So this is the classical picture of a heat engine ... you have a source and a sink, a hot and cold heat reservoir, always at the same temperature and something to conduct the heat between them.

 When t=0, the no heat flows in the tube. So every part in the tube is the same temperature T2
The entire tube starts at thermal equilibrium with the cold reservoir.

Note - if the tube absorbs heat as described then it will eventually be the same temperature as the hot reservoir.
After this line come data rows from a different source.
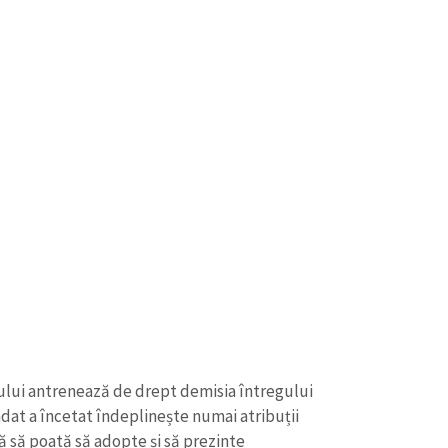
Email
+ Emailul 
+ Link media
Telefon
+ Telefon pe
Am citit și sunt de ac
+ Mesajul știrei
confidențialitate
.
TRIMITE ȘT
ului antrenează de drept demisia întregului
dat a încetat îndeplinește numai atribuții
ă să poată să adopte și să prezinte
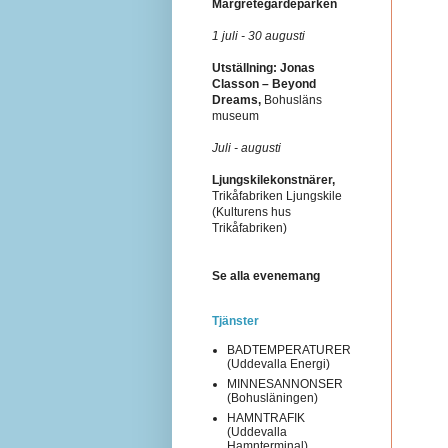
Margretegärdeparken
1 juli - 30 augusti
Utställning: Jonas
Classon – Beyond
Dreams,
Bohusläns
museum
Juli - augusti
Ljungskilekonstnärer,
Trikåfabriken Ljungskile
(Kulturens hus
Trikåfabriken)
Se alla evenemang
Tjänster
BADTEMPERATURER
(Uddevalla Energi)
MINNESANNONSER
(Bohusläningen)
HAMNTRAFIK
(Uddevalla
Hamnterminal)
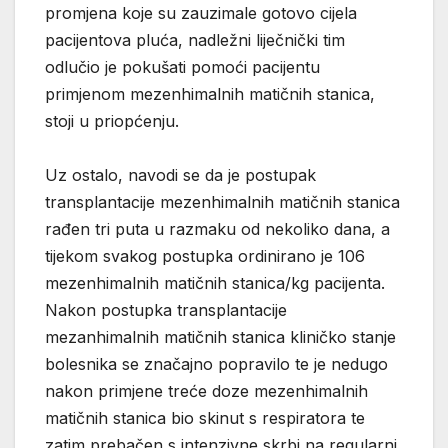
promjena koje su zauzimale gotovo cijela
pacijentova pluća, nadležni liječnički tim
odlučio je pokušati pomoći pacijentu
primjenom mezenhimalnih matičnih stanica,
stoji u priopćenju.
Uz ostalo, navodi se da je postupak
transplantacije mezenhimalnih matičnih stanica
rađen tri puta u razmaku od nekoliko dana, a
tijekom svakog postupka ordinirano je 106
mezenhimalnih matičnih stanica/kg pacijenta.
Nakon postupka transplantacije
mezanhimalnih matičnih stanica kliničko stanje
bolesnika se značajno popravilo te je nedugo
nakon primjene treće doze mezenhimalnih
matičnih stanica bio skinut s respiratora te
zatim prebačen s intenzivne skrbi na regularni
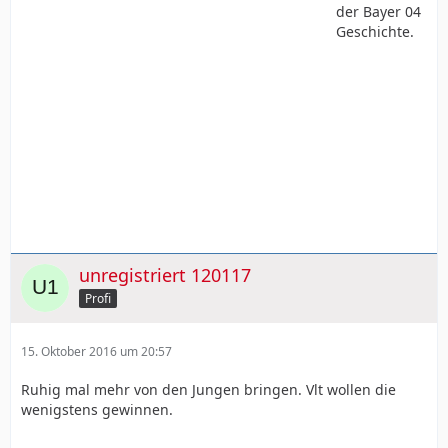
der Bayer 04
Geschichte.
unregistriert 120117
Profi
15. Oktober 2016 um 20:57
Ruhig mal mehr von den Jungen bringen. Vlt wollen die
wenigstens gewinnen.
Usually the metal rod will be hottest by the hot reservoir and coldest at the cold reservoir ... and have a constant temperature gradient down it's length.

That would be at steady state - so heat is leaving the tube as fast as it is added.

In the transient state, you get the normal rules for heat conduction.

 Recognitions: Homework Help You have to decide if your reservoirs are constant temperature OR provide a constant heat flow. This is much how you'll be used to handling electric circuits where the power source can either be a voltage or a current source but not both. Just like we usually have constant-voltage supplies, we usually have constant temperature sources (in idealized systems of course). If you bring a hot reservoir in contact with a rod, you can compute the heat flow depending on the temperature of the rod and it's thermal conducting properties. If ΔQ is the same for every Δt then you can say the heat current, ΔQ/Δt, is a constant. But this situation will only apply a long time after the system is first hooked up. Since you have a simple geometry it is easy to show that$\frac{\Delta Q}{\Delta t} = -kA\frac{\Delta T}{\Delta L}$ which makes your last relation more like: $$\Delta T = -\frac{1}{kA}\frac{\Delta Q}{\Delta t}\Delta L$$ ... if the current is a constant then this collapses to what you got: but all it tells you is that the temperature gradient is a constant. Your conclusion seems to agree with mine but your method appears a tad confused. So what is it that you are trying to work out?